“We want to thank you for stepping up and taking the lead on this project.”
Is this a thankful comment or a derogatory comment? Most will hear this type of comment and think Mary was being praised for leading the project. While Mary’s boss probably is thankful for her accepting the responsibility of the project, it appears she wasn’t working as hard as she should have been before taking on the additional responsibility.
How do I derive that thought? Let’s look at where the term “stepping up” seems to have originated.
“Stepping up” is a sports term representing a baseball player stepping up to the plate to take an at bat. It’s called “stepping up” because the player is coming from the dugout or on deck circle. The player wasn’t yet at the plate so he “steps up” to get there.
This is the same in business. If an employee “steps up,” this insinuates he or she was not doing in the past what was beneficial. In most cases, the employee was doing what was expected but accepted additional or a change in responsibility. A step up was not taken. Instead, it was more of a lateral step to a different or additional responsibility.
Have you ever been thanked for stepping up your game? I have been. And, I took it as a shot in the back rather than a compliment. Yes, I’m different from many because I actually try to figure out what people are saying rather than taking everything at face value. Is that good or bad? I don’t know. That’s up to you.

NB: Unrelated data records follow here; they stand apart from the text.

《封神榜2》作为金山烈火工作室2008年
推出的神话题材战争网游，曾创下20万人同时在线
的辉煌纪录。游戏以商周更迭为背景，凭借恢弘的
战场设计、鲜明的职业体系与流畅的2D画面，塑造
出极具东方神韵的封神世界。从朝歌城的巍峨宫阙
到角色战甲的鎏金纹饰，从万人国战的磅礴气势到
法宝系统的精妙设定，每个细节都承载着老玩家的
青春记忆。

The point of this article is not to not use the term “stepping up.” Instead, it is more about thinking about what you say or others say to or about you. Worry more about what you say than what others say. You can control what you say. You can’t control what others say.
Another word inappropriately used in many conversations is “actually.”
“I actually liked that book.”
“Actually, it was a very good experience.”
“I read what you wrote and I actually agree with your thoughts.”
“Actually” in these sentences is interpreted more as a surprise than differentiating between reality and fiction. Have you thought about the use of “actually” before? I heard it used by one person in four straight sentences earlier today. Wow….I was actually surprised.
Studies show the vast majority of communication is nonverbal. Therefore, the words we choose to say should be chosen intentionally. If we use words in inappropriate ways, the nonverbal cues will take on even more weight.
As more and more communication is in written or auditory form instead of in person, nonverbal cues cannot be used to interpret the meaning of those words. Therefore, we need to be intentional about the words we use to communicate. Will you join me in improving communication?